Non-affiliated Senator Patrick Brazeau would like to change that, as would NDP MP Lisa Marie Barron. Brazeau has tabled Bill S-254 while Barron has forwarded motion M-61, both of which would require warning labels on alcoholic products.

“Just as cigarettes are now properly labelled — after years of enormous and very well-financed industry resistance — alcohol products should also be properly labelled,” Brazeau writes on his website.

Although research on the subject is relatively limited, there is evidence that warning labels can help to educate Canadians about the risks of alcohol and, to a lesser extent, influence their drinking behavior.

A widely cited 2020 study from the Yukon investigated the effect of warning labels in the territory and found that the labels increased knowledge of alcohol’s effects and decreased consumption of alcoholic beverages.

According to the Canadian Centre on Substance Use and Addiction, not all studies have produced similar results, but most have found labels do provide valuable information. The centre’s systematic review of 39 studies from around the world found that health messages increase consumers’ knowledge and awareness of alcohol’s health-related effects, including the link with cancer.

The influence on alcohol consumption was mixed, with some studies finding labels led to people drinking less, while others found they had no such effect.

Similarly, brightly coloured, highly visible labels detailing low-risk drinking guidelines resulted in people reading, thinking about and discussing the guidelines, though the effect on alcohol consumption was again mixed.

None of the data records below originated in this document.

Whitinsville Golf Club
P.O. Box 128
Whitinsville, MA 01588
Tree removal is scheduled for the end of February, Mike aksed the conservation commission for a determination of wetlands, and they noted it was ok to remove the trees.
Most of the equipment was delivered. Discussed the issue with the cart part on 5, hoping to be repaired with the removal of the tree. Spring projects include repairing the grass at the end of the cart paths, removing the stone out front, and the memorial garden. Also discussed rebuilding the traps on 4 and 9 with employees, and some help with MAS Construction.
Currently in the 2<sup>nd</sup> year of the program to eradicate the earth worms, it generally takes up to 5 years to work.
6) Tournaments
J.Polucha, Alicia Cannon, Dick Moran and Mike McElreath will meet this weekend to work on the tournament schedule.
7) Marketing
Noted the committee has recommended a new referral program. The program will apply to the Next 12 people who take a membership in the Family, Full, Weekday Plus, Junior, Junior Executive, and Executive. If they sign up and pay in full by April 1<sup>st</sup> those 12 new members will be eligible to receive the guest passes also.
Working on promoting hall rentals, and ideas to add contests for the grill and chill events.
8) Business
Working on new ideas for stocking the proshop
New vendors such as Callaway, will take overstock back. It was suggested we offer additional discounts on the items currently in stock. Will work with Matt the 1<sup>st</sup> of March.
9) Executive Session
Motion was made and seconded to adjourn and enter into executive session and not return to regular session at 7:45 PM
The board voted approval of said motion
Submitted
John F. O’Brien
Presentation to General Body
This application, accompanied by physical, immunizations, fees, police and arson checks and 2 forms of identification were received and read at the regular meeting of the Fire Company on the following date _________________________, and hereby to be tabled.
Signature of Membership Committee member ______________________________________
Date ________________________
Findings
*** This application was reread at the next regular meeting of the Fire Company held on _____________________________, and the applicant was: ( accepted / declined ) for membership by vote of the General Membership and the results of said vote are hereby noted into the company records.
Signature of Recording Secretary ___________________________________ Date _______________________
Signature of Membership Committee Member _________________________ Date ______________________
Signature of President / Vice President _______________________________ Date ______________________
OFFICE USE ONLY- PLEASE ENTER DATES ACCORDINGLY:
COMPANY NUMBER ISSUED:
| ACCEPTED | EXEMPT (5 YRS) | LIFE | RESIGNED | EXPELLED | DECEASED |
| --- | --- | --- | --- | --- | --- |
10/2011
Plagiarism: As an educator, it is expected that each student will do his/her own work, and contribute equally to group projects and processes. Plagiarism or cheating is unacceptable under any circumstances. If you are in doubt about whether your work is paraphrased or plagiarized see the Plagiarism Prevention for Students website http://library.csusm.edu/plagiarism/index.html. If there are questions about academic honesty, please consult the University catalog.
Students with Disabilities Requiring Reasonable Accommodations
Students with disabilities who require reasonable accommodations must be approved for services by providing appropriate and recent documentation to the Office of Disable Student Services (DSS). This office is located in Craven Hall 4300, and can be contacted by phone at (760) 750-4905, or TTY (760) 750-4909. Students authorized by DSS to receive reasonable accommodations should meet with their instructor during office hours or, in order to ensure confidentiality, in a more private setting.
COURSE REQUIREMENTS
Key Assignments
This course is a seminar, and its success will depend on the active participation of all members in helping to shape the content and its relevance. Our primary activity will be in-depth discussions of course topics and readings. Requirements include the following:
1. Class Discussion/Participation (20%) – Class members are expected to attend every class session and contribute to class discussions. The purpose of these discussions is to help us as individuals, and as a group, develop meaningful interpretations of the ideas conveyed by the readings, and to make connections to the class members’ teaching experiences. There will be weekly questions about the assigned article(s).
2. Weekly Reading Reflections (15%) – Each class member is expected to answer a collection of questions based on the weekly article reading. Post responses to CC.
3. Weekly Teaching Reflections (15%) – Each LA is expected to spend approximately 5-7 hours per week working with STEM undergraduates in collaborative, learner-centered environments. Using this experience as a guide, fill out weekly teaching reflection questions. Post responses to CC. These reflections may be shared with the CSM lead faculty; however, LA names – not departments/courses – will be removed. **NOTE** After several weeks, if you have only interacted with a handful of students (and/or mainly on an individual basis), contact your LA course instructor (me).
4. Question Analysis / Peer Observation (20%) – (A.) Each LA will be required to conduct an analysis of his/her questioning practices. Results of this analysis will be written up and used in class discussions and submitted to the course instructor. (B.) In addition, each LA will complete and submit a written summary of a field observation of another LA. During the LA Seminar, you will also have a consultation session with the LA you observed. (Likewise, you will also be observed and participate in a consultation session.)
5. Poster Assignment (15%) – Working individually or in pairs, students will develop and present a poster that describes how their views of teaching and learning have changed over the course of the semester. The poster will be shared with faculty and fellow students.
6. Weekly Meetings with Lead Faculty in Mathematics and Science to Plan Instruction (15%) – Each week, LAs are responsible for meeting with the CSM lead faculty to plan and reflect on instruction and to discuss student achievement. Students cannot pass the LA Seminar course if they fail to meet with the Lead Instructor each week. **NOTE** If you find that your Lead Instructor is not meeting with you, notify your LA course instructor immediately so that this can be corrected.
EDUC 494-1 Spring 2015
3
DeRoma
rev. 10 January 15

Given this evidence, you’d think that labels are a no-brainer. But there’s the inevitable resistance to such warnings, largely from alcohol producers. During the Yukon study for example, industry pressure resulted in removal of the labels citing a link with cancer, though the low-risk drinking labels remained.

Nonetheless, there ought to be no opposition to at least investigating the effects of labels. There are few country-wide studies on the subject, which means Canada has an opportunity to contribute to the literature by implementing labelling and studying if it leads to increased knowledge or decreased consumption.

That doesn’t, however, mean that the burden need be borne solely by alcohol producers. By themselves, labels aren’t going to change the world. Rather, as the World Health Organization contends, labels are most likely to be effective if they’re embedded in a broader public health effort to reassess and reorient our relationship with alcohol.

We’ve had a long love affair with alcohol, a relationship where alcohol is seen as a relaxant, a social lubricant, and an almost indispensable companion during times of both sorrow and celebration. It is these aspects of our relationship with alcohol that stand in need of thorough reexamination as we ponder warning people of its dangers.

Finally, labelling should be part of a broader legislative effort, one that involves the development of a single public framework for all psychoactive substances. This was the key recommendation of last year’s expert task force, and it highlights the need to cease giving alcohol special legal status. Alcohol is a potentially dangerous drug, after all, and we need to start treating it like one.